What is required
Could you copy every record below exactly, leaving out the pictures?

(Dataset entries)
======
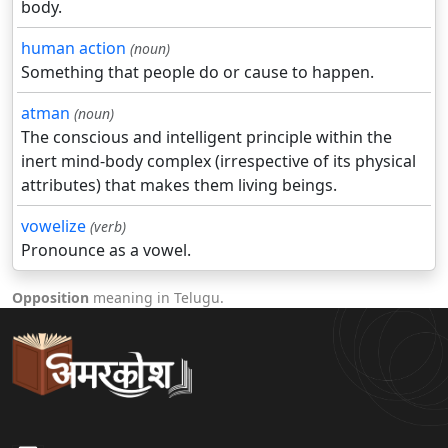
body.
human action
(noun)
Something that people do or cause to happen.
atman
(noun)
The conscious and intelligent principle within the
inert mind-body complex (irrespective of its physical
attributes) that makes them living beings.
vowelize
(verb)
Pronounce as a vowel.
Opposition
meaning in Telugu.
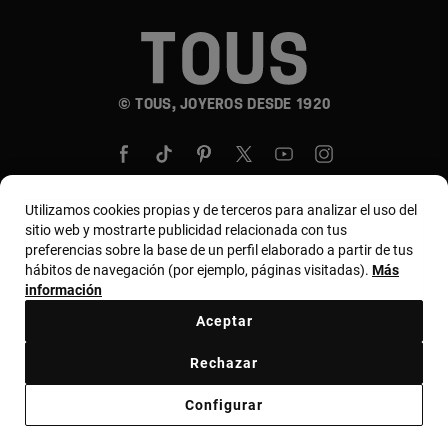
© TOUS, JOYEROS DESDE 1920
Utilizamos cookies propias y de terceros para analizar el uso del
sitio web y mostrarte publicidad relacionada con tus
País y moneda:
United States Of America / US
preferencias sobre la base de un perfil elaborado a partir de tus
hábitos de navegación (por ejemplo, páginas visitadas).
Más
Dollar
información
Aceptar
Términos y condiciones
Política de uso y privacidad
Rechazar
Política de cookies
Aviso legal
Código ético
Configurar
Código ético de proveedores
Bases MYTOUS
Canal ético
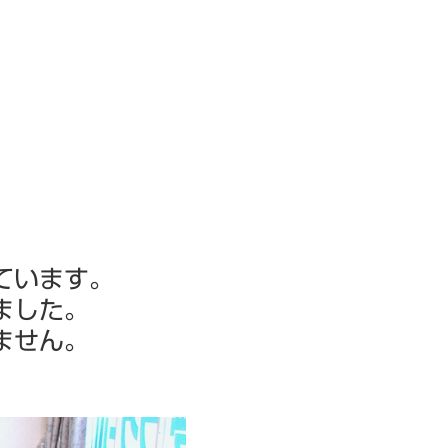
ています。
ました。
ません。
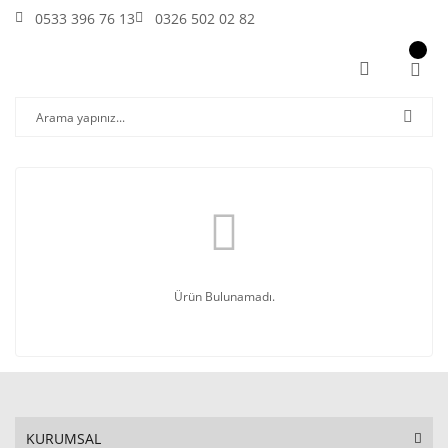
0533 396 76 13
0326 502 02 82
Ürün Bulunamadı.
KURUMSAL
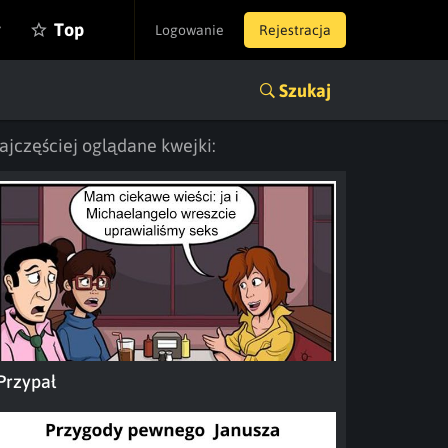
y
Top
Logowanie
Rejestracja
Szukaj
ajczęściej oglądane kwejki:
Przypał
======
Result below
body.
human action
(noun)
Something that people do or cause to happen.
atman
(noun)
The conscious and intelligent principle within the
inert mind-body complex (irrespective of its physical
attributes) that makes them living beings.
vowelize
(verb)
Pronounce as a vowel.
Opposition
meaning in Telugu.
© TOUS, JOYEROS DESDE 1920
Utilizamos cookies propias y de terceros para analizar el uso del
sitio web y mostrarte publicidad relacionada con tus
País y moneda:
United States Of America / US
preferencias sobre la base de un perfil elaborado a partir de tus
hábitos de navegación (por ejemplo, páginas visitadas).
Más
Dollar
información
Aceptar
Términos y condiciones
Política de uso y privacidad
Rechazar
Política de cookies
Aviso legal
Código ético
Configurar
Código ético de proveedores
Bases MYTOUS
Canal ético
ています。
ました。
ません。
0533 396 76 13
0326 502 02 82
Ürün Bulunamadı.
KURUMSAL
y
Top
Logowanie
Rejestracja
Szukaj
ajczęściej oglądane kwejki:
Przypał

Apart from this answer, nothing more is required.